━━━━━ MATERIAL FOR THE TASK ━━━━━
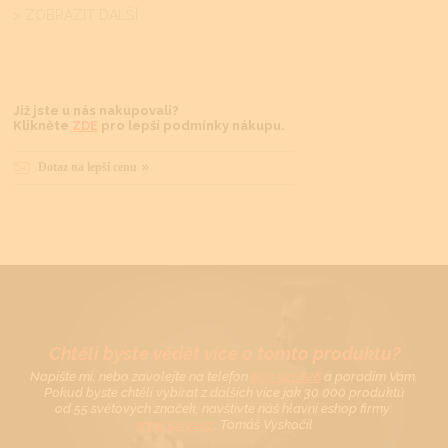
> ZOBRAZIT DALŠÍ
Již jste u nás nakupovali?
Klikněte
ZDE
pro lepší podmínky nákupu.
Dotaz na lepší cenu
Chtěli byste vědět více o tomto produktu?
Napište mi, nebo zavolejte na telefon
602 521 828
a poradím Vám.
Pokud byste chtěli vybírat z dalších více jak 30 000 produktů
od 55 světových značek, navštivte náš hlavní eshop firmy:
www.tovys.cz
. Tomáš Vyskočil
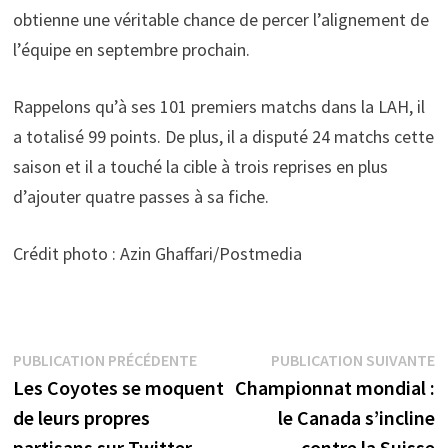
obtienne une véritable chance de percer l’alignement de
l’équipe en septembre prochain.
Rappelons qu’à ses 101 premiers matchs dans la LAH, il
a totalisé 99 points. De plus, il a disputé 24 matchs cette
saison et il a touché la cible à trois reprises en plus
d’ajouter quatre passes à sa fiche.
Crédit photo : Azin Ghaffari/Postmedia
Navigation
Publication
P
PUBLICATION PRÉCÉDENTE
PUBLICATION SUIVANTE
précédente :
s
Les Coyotes se moquent
Championnat mondial :
de
de leurs propres
le Canada s’incline
l’article
partisans sur Twitter
contre la Suisse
━━━━━
#### WORK ORDER:
How many lines of the data contain the string "lepší"? Treat uppercase and lowercase as different, and give only the number.

#### SOLUTION TO THIS PROBLEM:
2